- Episode no.: Season 8 Episode 4
- Directed by: Andy Ackerman
- Written by: Spike Feresten
- Production code: 804
- Original air date: October 10, 1996

Guest appearances
- Jerry Stiller as Frank Costanza; Neil Giuntoli as Brody; Rebecca McFarland as Anna; Joe Urla as Dugan; Tim O'Hare as Vendor;

Episode chronology
| ← Previous "The Bizarro Jerry" | Next → "The Package" |
- Seinfeld season 8

= The Little Kicks =

"The Little Kicks" is the 138th episode of the American television sitcom Seinfeld. This was the fourth episode for the eighth season, originally broadcast on the NBC network on October 10, 1996. In this episode, Jerry inadvertently becomes a renowned maker of bootleg films when he takes Kramer to a sneak preview of an unreleased film. The episode is best known for its scenes exhibiting Elaine's bad dancing.

==Plot==
George tags along to a company party held by Elaine. He attempts to flirt with Anna, one of Elaine's employees, but she isn't interested. The guests are horrified when they see Elaine dance, losing respect for her. Elaine attributes this loss of respect to George's presence at the party. She advises Anna to keep away from George, which causes Anna to think of George as a "bad boy", making him desirable to her.

Jerry gets tickets to a sneak preview of Death Blow for himself, Kramer, and Kramer's friend, Brody. In the theater, Brody starts videotaping the movie to make a bootleg. Brody later becomes sick from eating too much candy and has Kramer take him home, directing Jerry at gunpoint to finish making the tape. Jerry reluctantly bootlegs the movie and worries about breaking the law. However, when he sees the finished product, Brody says it's beautiful and Jerry is "a genius". He assigns Jerry an "arty film" called Cry, Cry Again. Opposed to bootlegging but afraid of turning Brody down, Jerry has Kramer ghost-film it for him. However, when Jerry learns Death Blow has become a bootleg legend, he becomes unwilling to let Kramer's shoddy work go out under his name. He demands they reshoot Cry, Cry Again using three cameramen with headsets. When Brody won't agree to Jerry's outlandish demands, Jerry quits the project.

Kramer, seeing Elaine dancing, informs her that she stinks. Jerry reluctantly confirms this, and suggests she watch herself for proof. She videotapes herself over the ending of the bootleg copy of Cry, Cry Again. When Brody comes to pick up the tape, Jerry and Kramer resort to giving him the copy Kramer recorded, which Elaine has recorded her dancing over.

Elaine, realizing that her dancing was the cause of her staff's disrespect, apologizes to George and tells Anna he is a good person, which makes him undesirable to Anna.
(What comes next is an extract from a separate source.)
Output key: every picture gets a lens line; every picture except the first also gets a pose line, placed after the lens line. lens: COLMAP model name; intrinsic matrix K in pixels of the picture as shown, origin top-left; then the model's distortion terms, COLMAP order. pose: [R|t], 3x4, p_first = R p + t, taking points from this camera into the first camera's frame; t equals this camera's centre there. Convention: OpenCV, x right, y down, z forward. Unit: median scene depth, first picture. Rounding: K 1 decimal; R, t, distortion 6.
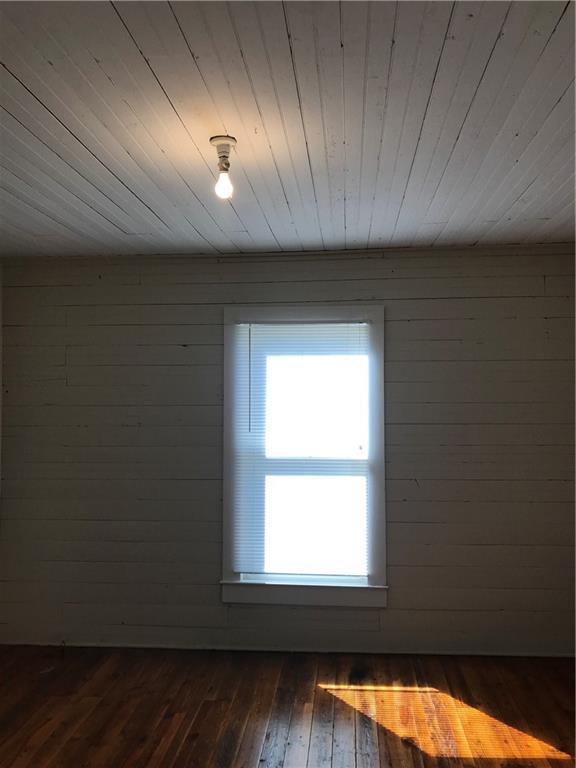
lens RADIAL K [[632.1, 0, 287.2], [0, 632.1, 381.4], [0, 0, 1]] dist [0.016129, -0.006556]
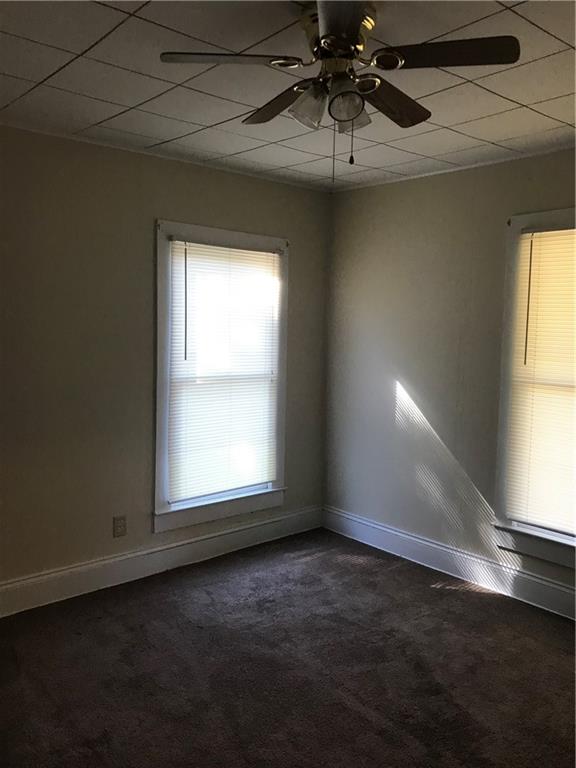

George takes up bootlegging in an effort to restore his "bad boy" image, but gets arrested and cries when a policeman yells at him, permanently shaming himself in Anna's eyes. Frank comes to bail him out but instead gets into a physical confrontation with Elaine after she insults George.

Elaine says the bad air at the office has mostly cleared up. Everyone on the sidewalk dances behind her back, mocking her dance that they saw at the end of the Cry, Cry Again bootleg.

==Production==
The episode was written by Spike Feresten. The cold open was based on an internal monologue Feresten had while walking down the street, worrying about what dangers could befall him.

George's exclamation "Sweet fancy Moses!" was added by Jeff Schaffer, while Jerry's line "That's why they get guns, too many misunderstandings" and the idea of George ironing his pants when Anna asks what he's doing were both contributed by Jerry Seinfeld himself.

===Elaine's dance===
Elaine's bad dancing was inspired by a former boss of Feresten's who would dance with little kicks. Though the script stipulated that Elaine's dance would include little kicks, Julia Louis-Dreyfus had to develop the choreography herself. Initially the production crew tried playing the music while filming Elaine's dance, but Louis-Dreyfus found it too difficult to stay out-of-synch with the beat, so they went with the more common practice of filming the scenes without music and adding "Shining Star" by Earth, Wind & Fire in post-production.